- _YOUR OBJECTIVE_: In the post about the Iraq war, what does the quoted passage give as Plan A?

- _DOCUMENT TEXT_:

— START —

Thursday, October 26, 2006

Four years old

http://www.newyorker.com/talk/content/articles/061030ta_talk_packer

So, the four year-old war is lost. And the words "sectarian violence" -- a poor and overused euphemism for a full-fledged civil war several months old-- can be jettisoned. The rest of the world sees it plainly while we, and our noosed media, are just getting here.

As George Packer says in the latest New Yorker:
"The President’s Iraq war is lost. Plan A—a unified and democratic Iraq that will be a model in the region—is no longer achievable. The civil war for which the Administration will not consider new responses is already at hand. Because no one in power can admit any of this, the United States is in the position of trying to hold still while the ground shifts violently underfoot. The resistance to thinking about Plans B, C, and D means not only that this country remains stuck while Americans and Iraqis die but that its ability to affect events six or twelve months away is rapidly diminishing."

And here, a desperate plea cloaked in detached commentary. It could almost provide a reader hope, if only Packer was running the country.

— END —

- _MATERIAL PROVIDED_:
— START —

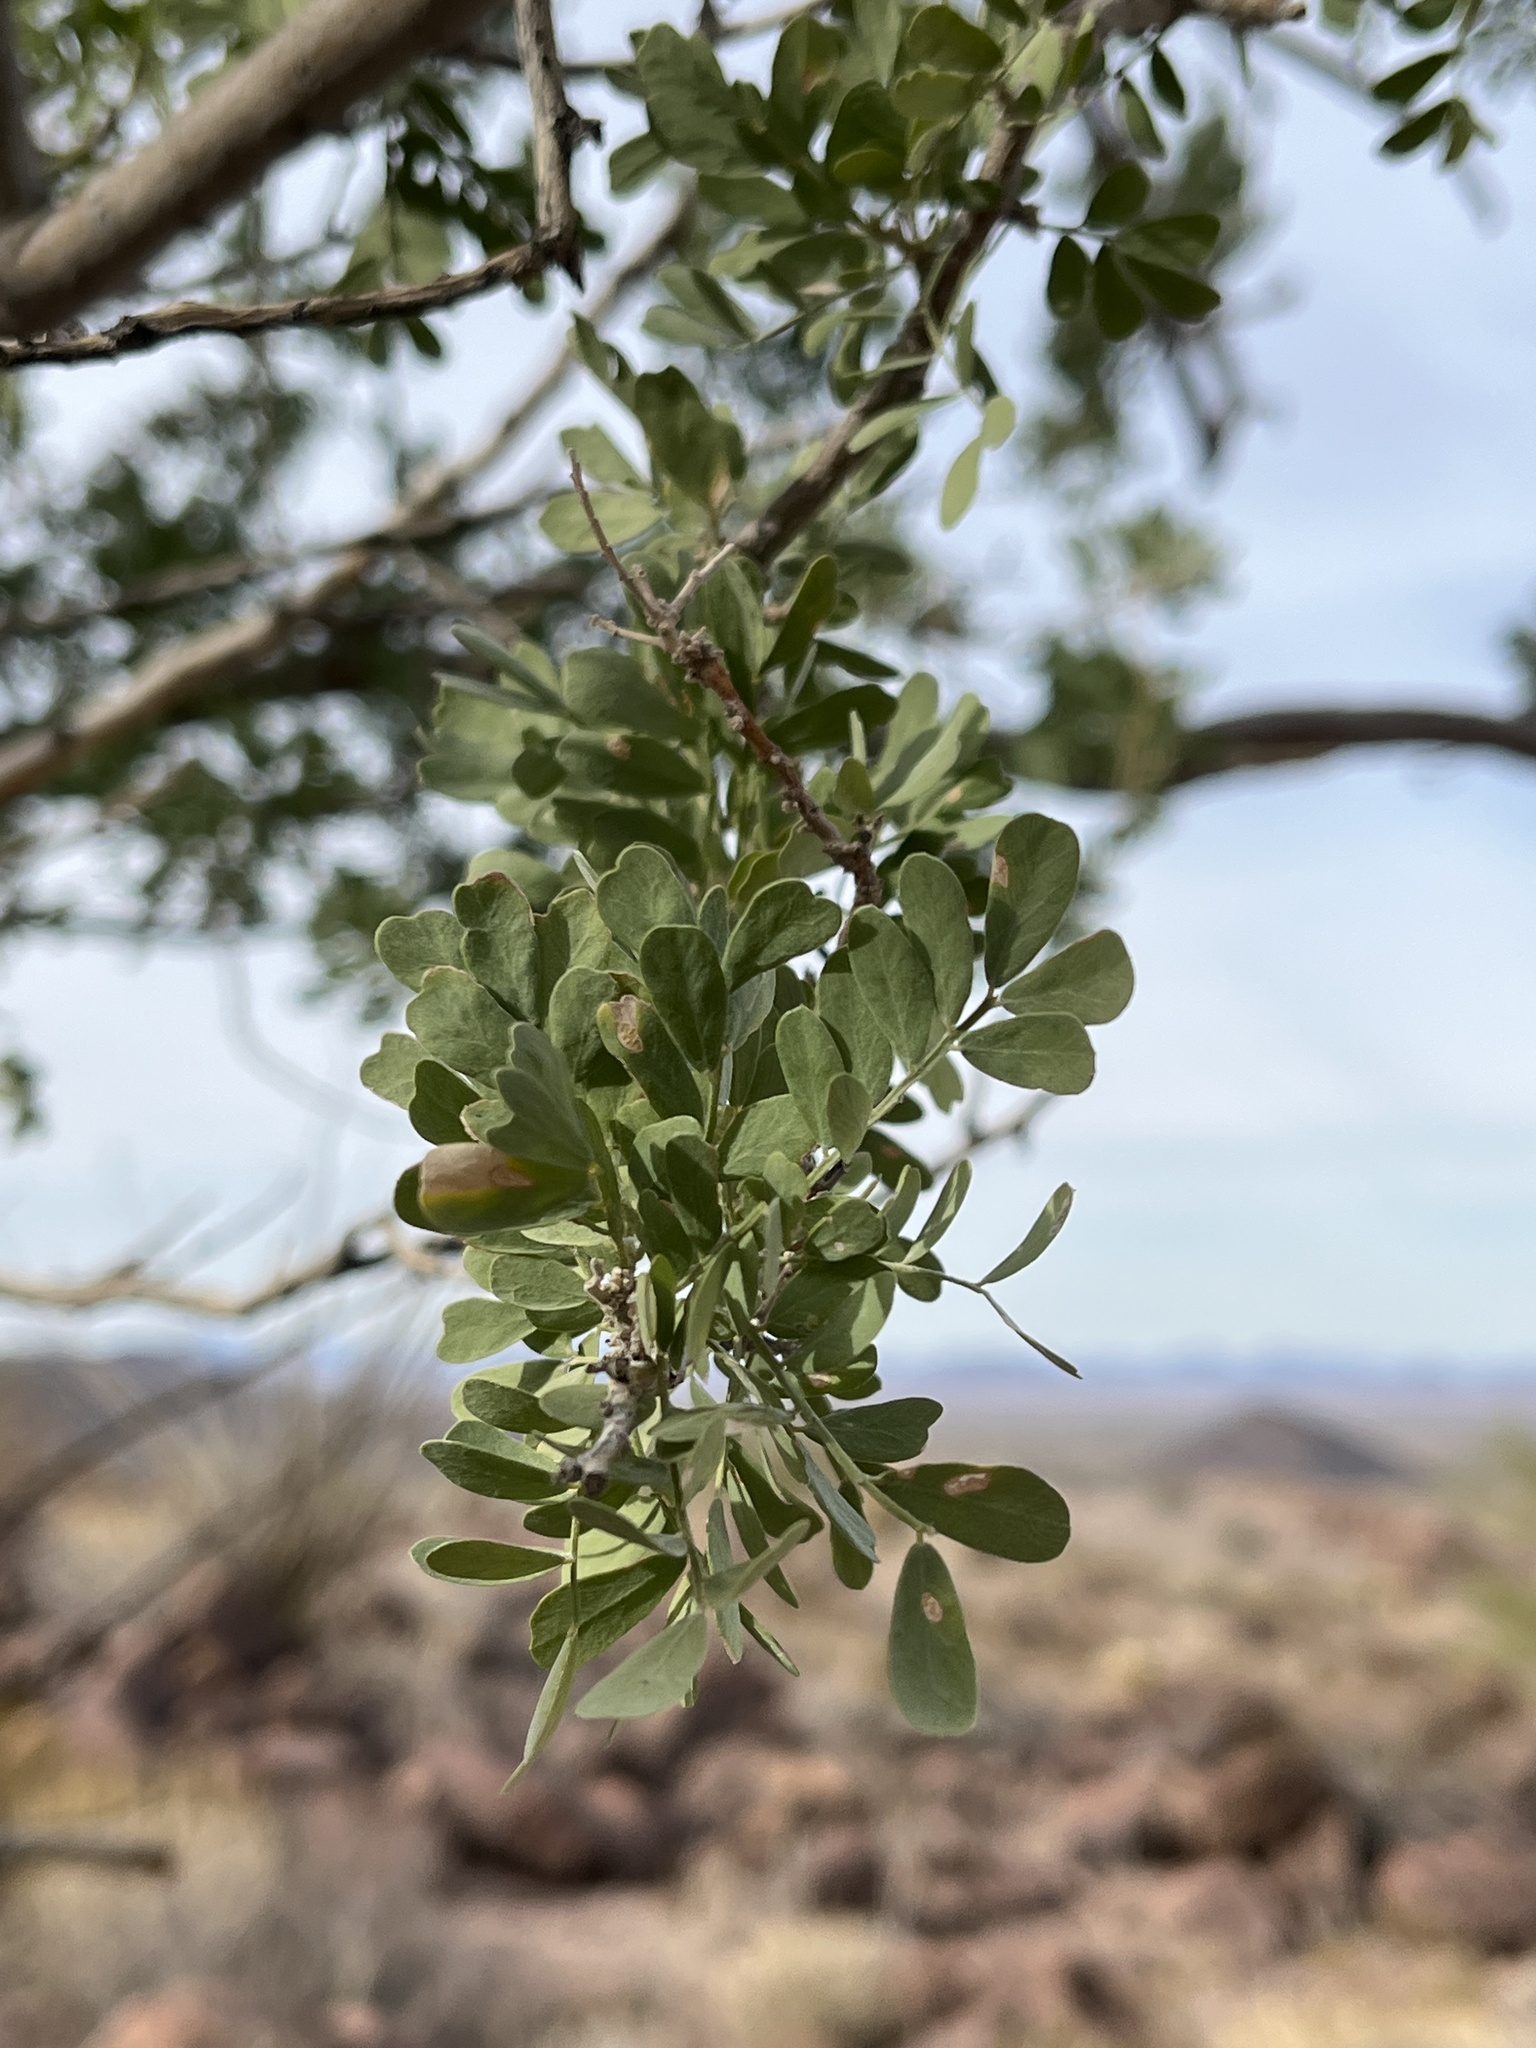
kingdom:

— END —

- _THE SOLUTION_: A unified and democratic Iraq that will be a model in the region.